[Dataset entries]
···

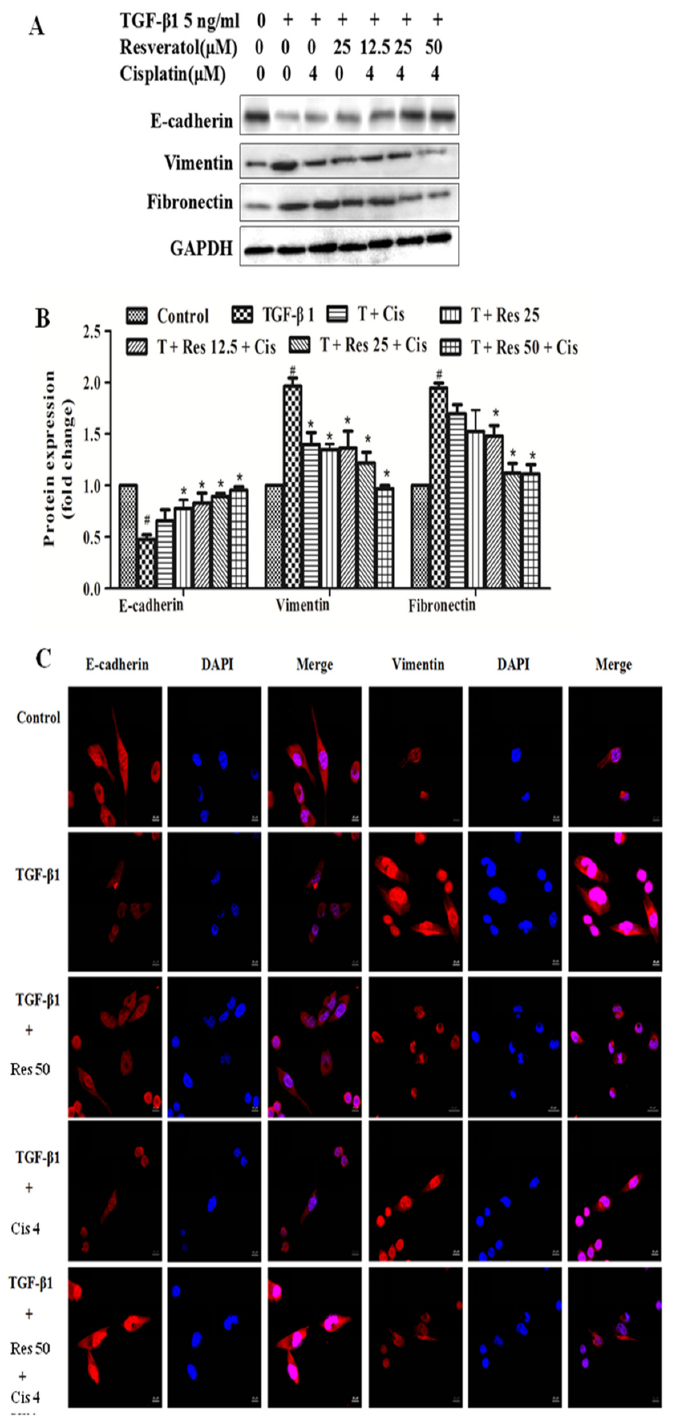
Figure 3. Regulatory effect of resveratrol combined with cisplatin on TGF- β 1-induced epithelial and mesenchymal molecular markers in MDA231 cells. ( A ) TGF- β 1-induced expressions of E-cadherin, vimentin and fibronectin treated by 5 ng/mL TGF- β 1, 12.5 µ M, 25 µ M, 50 µ M resveratrol, 4 µ M cisplatin or resveratrol + cisplatin + TGF- β 1 for 24 h. ( B ) Protein expression fold change. The experiment was repeated three times, # p < 0.01, vs. control group; * p < 0.05, vs. TGF- β 1-treated group. ( C ) TGF- β 1-induced expressions of E-cadherin and vimentin with immunofluorescence assay, treated by 50 µ M resveratrol and 4 µ M cisplatin for 24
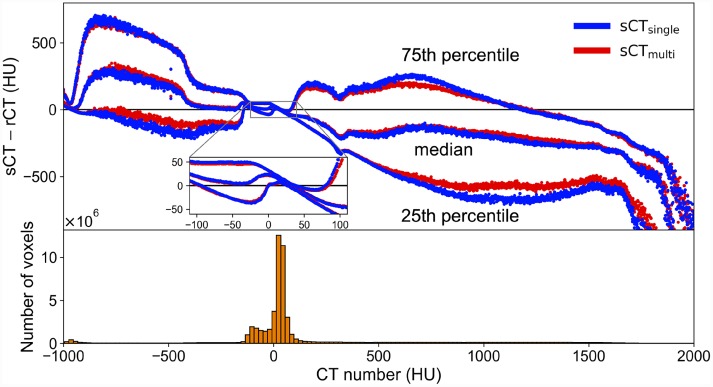
The difference in CT numbers between the synthetic and real CT images (sCT and rCT, respectively). The median, 25th and 75th percentiles of absolute differences (sCT—rCT) are shown with a histogram of the distribution of the voxels inside the patient body contour (bin size, 20). The horizontal axis indicates the rCT CT numbers and the upper vertical axis indicates the absolute difference in CT number. The inset expands the region between −100 and 100 HU, which included more than 70% of all the voxels. In this region, the median differences were within ±50 HU.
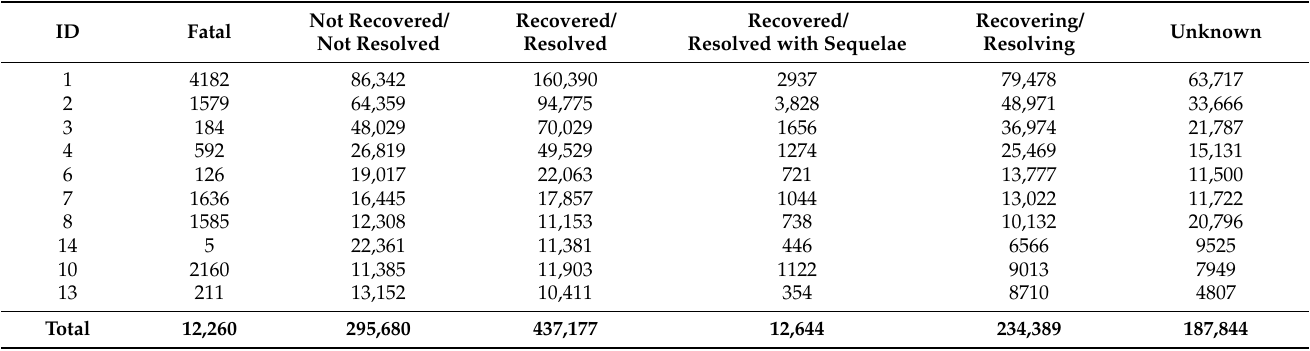
Table 2. Outcome of reports of suspected major adverse events related to Comirnaty vaccine after 459 million doses administered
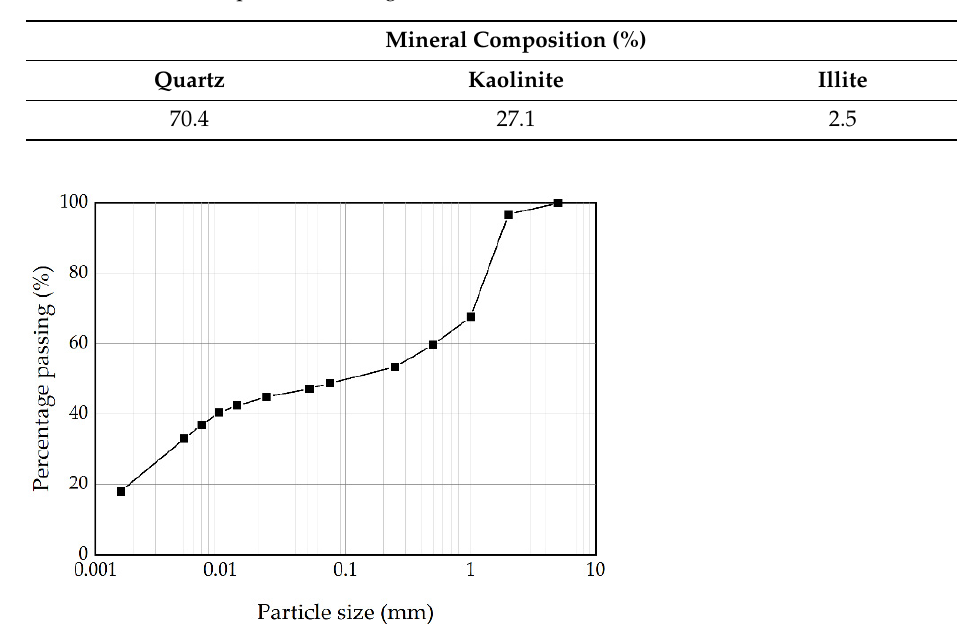
Table 1. Physical parameters of the granite residual soil.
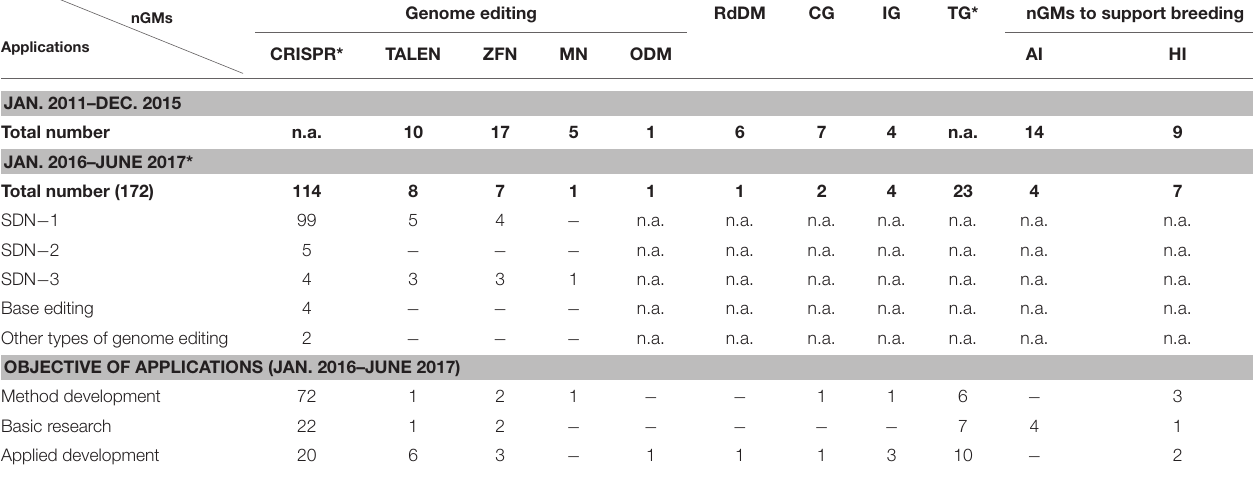
TABLE 2 | Research publications between 2011 and 2017 covering several applications for different nGMs.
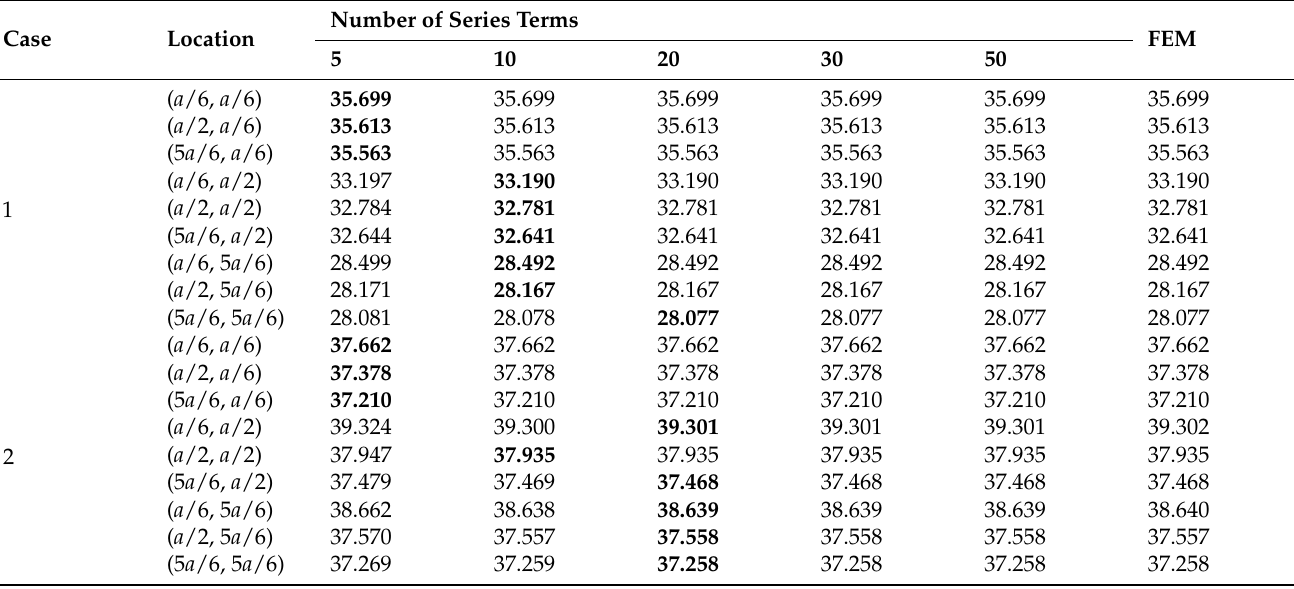
Table 1. Convergence study for the present temperature solutions ( ◦ C) at typical locations when t = 15.0 s.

···

= Work required =
Your output should be the records above, duplicated exactly and picture-free.

= Task response =
Figure 3. Regulatory effect of resveratrol combined with cisplatin on TGF- β 1-induced epithelial and mesenchymal molecular markers in MDA231 cells. ( A ) TGF- β 1-induced expressions of E-cadherin, vimentin and fibronectin treated by 5 ng/mL TGF- β 1, 12.5 µ M, 25 µ M, 50 µ M resveratrol, 4 µ M cisplatin or resveratrol + cisplatin + TGF- β 1 for 24 h. ( B ) Protein expression fold change. The experiment was repeated three times, # p < 0.01, vs. control group; * p < 0.05, vs. TGF- β 1-treated group. ( C ) TGF- β 1-induced expressions of E-cadherin and vimentin with immunofluorescence assay, treated by 50 µ M resveratrol and 4 µ M cisplatin for 24
The difference in CT numbers between the synthetic and real CT images (sCT and rCT, respectively). The median, 25th and 75th percentiles of absolute differences (sCT—rCT) are shown with a histogram of the distribution of the voxels inside the patient body contour (bin size, 20). The horizontal axis indicates the rCT CT numbers and the upper vertical axis indicates the absolute difference in CT number. The inset expands the region between −100 and 100 HU, which included more than 70% of all the voxels. In this region, the median differences were within ±50 HU.
Table 2. Outcome of reports of suspected major adverse events related to Comirnaty vaccine after 459 million doses administered
Table 1. Physical parameters of the granite residual soil.
TABLE 2 | Research publications between 2011 and 2017 covering several applications for different nGMs.
Table 1. Convergence study for the present temperature solutions ( ◦ C) at typical locations when t = 15.0 s.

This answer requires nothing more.